Home > Dreams of Gods & Monsters(14)

Dreams of Gods & Monsters(14)
Author: Laini Taylor

“Are you sure of that?” asked the girl. Sweetly. Too sweetly, like honey that masks the gall of poison. And then, with deliberation, her eyes never leaving Melliel’s, she knelt to take a fruit from the basket by the door. It was one of the pink orbs the Misbegotten couldn’t abide. Fruit they might have been, but the things were essentially meaty sacks of red juice, off-puttingly mouth-filling, and warm.

The girl took a bite, and in that instant, Melliel would have sworn that her teeth were points. It was like a veil yanked askew, and behind it, Eidolon of the dancing eyes was a savage. Her delicacy was gone; she was… nasty. The fruit burst and she tipped back her head, sucking and licking, to catch the thick juice in her mouth. The column of her throat was exposed as red overspilled her lips, streaking down, viscous and opaque, to the white cascade of her dress, where it bloomed like flowers of blood, nothing but blood, and still she sucked at the fruit. The soldiers recoiled from her, and when Eidolon lowered her head again to stare at Melliel, her face was smeared with hungry red.

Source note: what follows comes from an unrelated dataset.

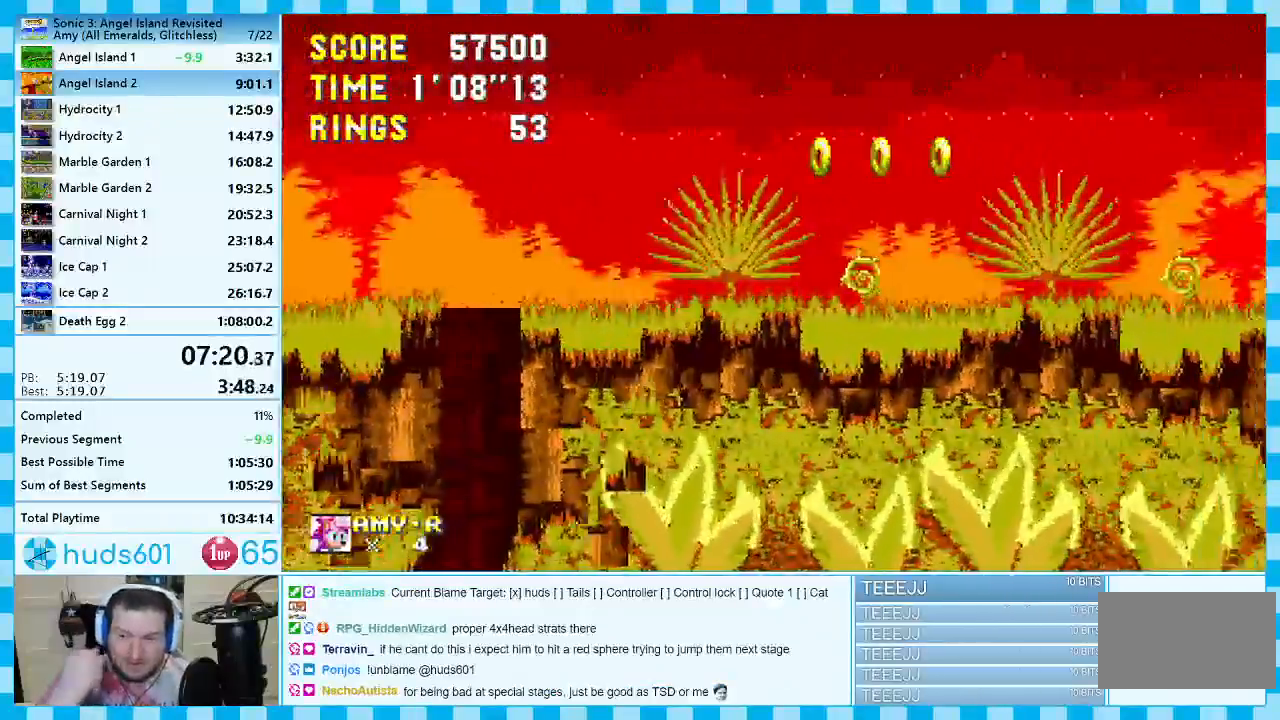
{"buttons": ["DPAD_RIGHT"], "events": []}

Like a predator, Melliel thought, raising its head from a hot carcass.

“You brought us your flesh and blood along with your animus,” said Eidolon with her dripping mouth, and it was impossible now even to recall the graceful girl she had seemed but a moment ago. “What did you mean by coming here, if not to give yourselves to us? Did you think we would keep you just as you are, blue eyes and black hands and all?” She held up the skin of the sucked-empty fruit and dropped it. It hit the tile floor with a slap.

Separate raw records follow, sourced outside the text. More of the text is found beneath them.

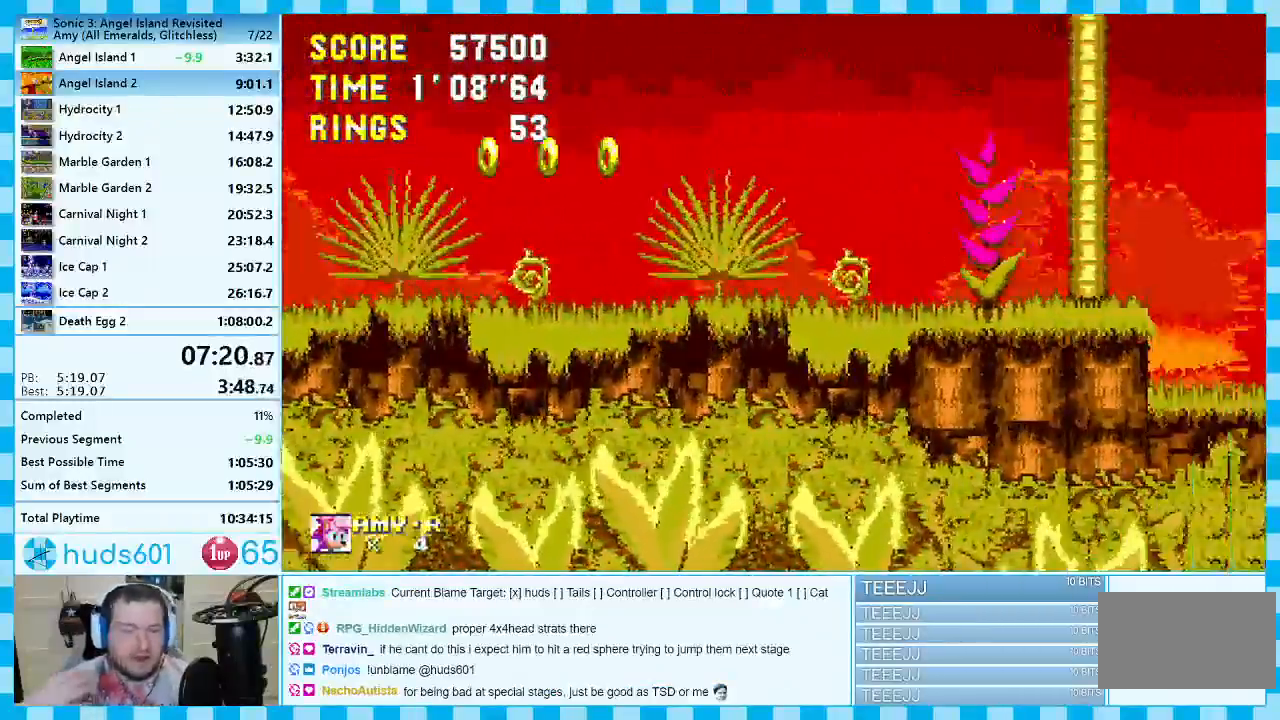
{"buttons": ["DPAD_RIGHT"], "events": []}
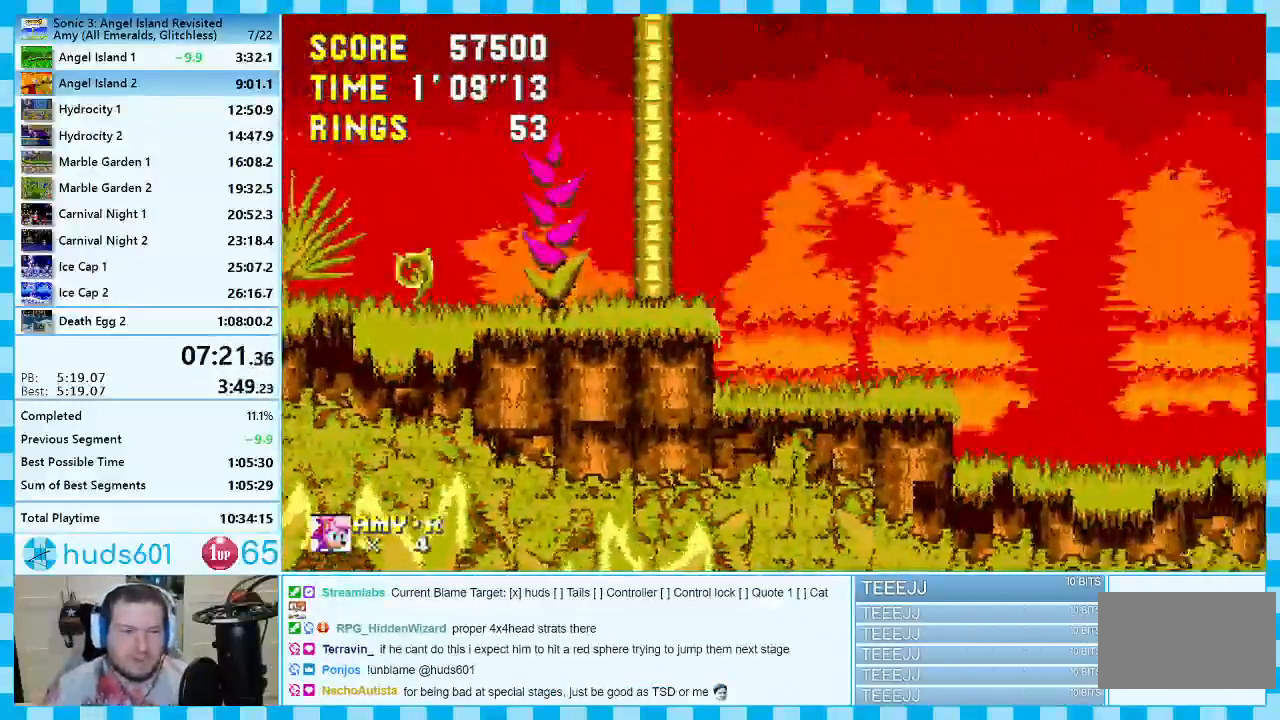
{"buttons": ["DPAD_RIGHT"], "events": []}
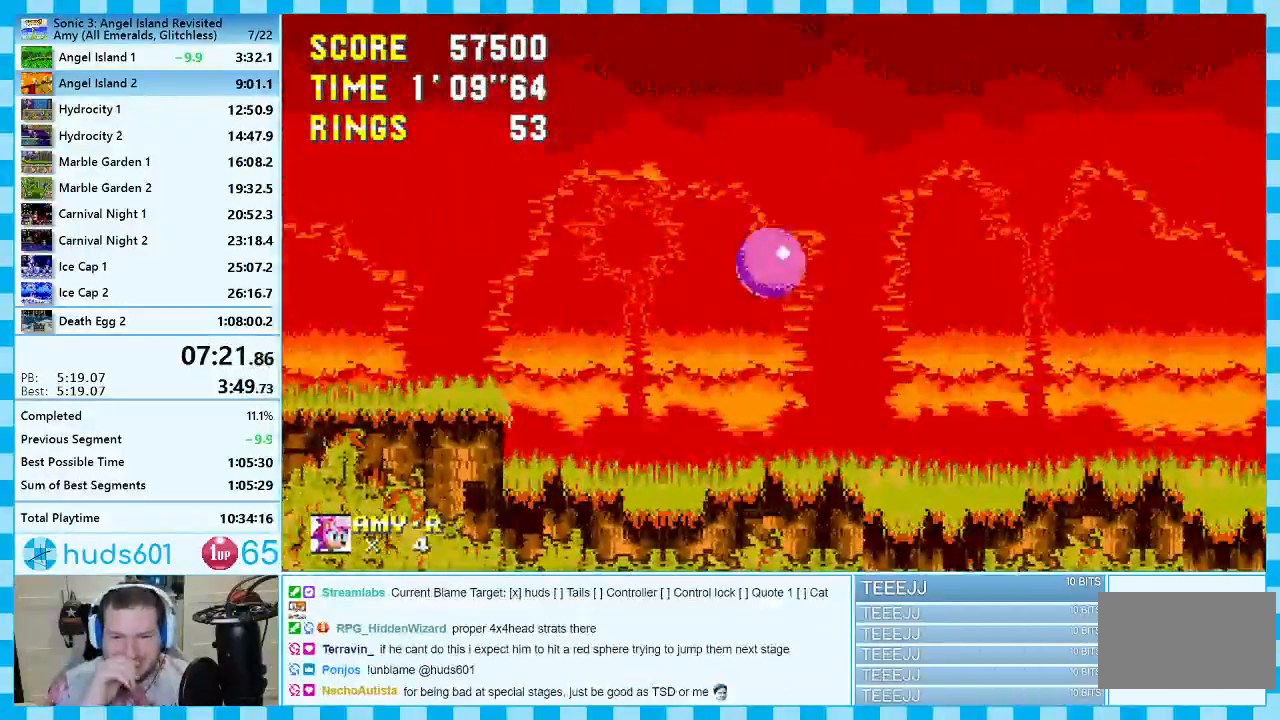
{"buttons": ["DPAD_RIGHT"], "events": []}
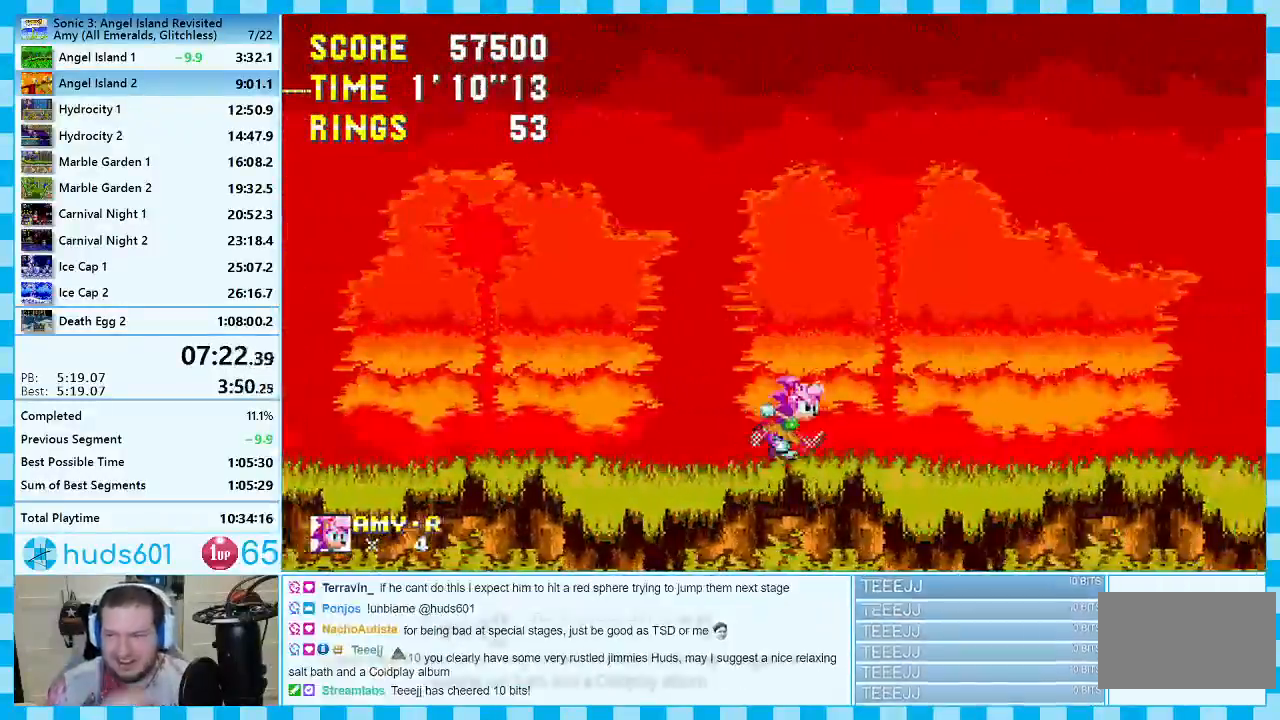
{"buttons": ["DPAD_RIGHT"], "events": []}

She couldn’t mean… No. Not the fruit. Melliel had seen things, yes, but her mind would not admit that possibility. Simply no. It was a hideous joke. Her disgust emboldened her. “It was never our animus,” she said. “We don’t have the luxury of choosing our own enemies. We are soldiers.” Soldiers, she said, but she thought: slaves.

“Soldiers,” said Eidolon with scorn. “Yes. Soldiers and children do as they’re told.” A curl of her lip, surveying the lot of them, and she said, “Children grow out of it, but soldiers just die.” Just. Die. Each word a jab, and then the door flew open untouched and she was on the other side of it without having moved, standing in the corridor. She had done this before: made time seem to stutter and strobe, steps lost along the way like seconds sliced out and swallowed.

Swallowed like that clotting red juice that wasn’t blood, that couldn’t be blood.

Melliel forced herself to say, “So we’re to die?”

“The queen will decide what is to be done with you.”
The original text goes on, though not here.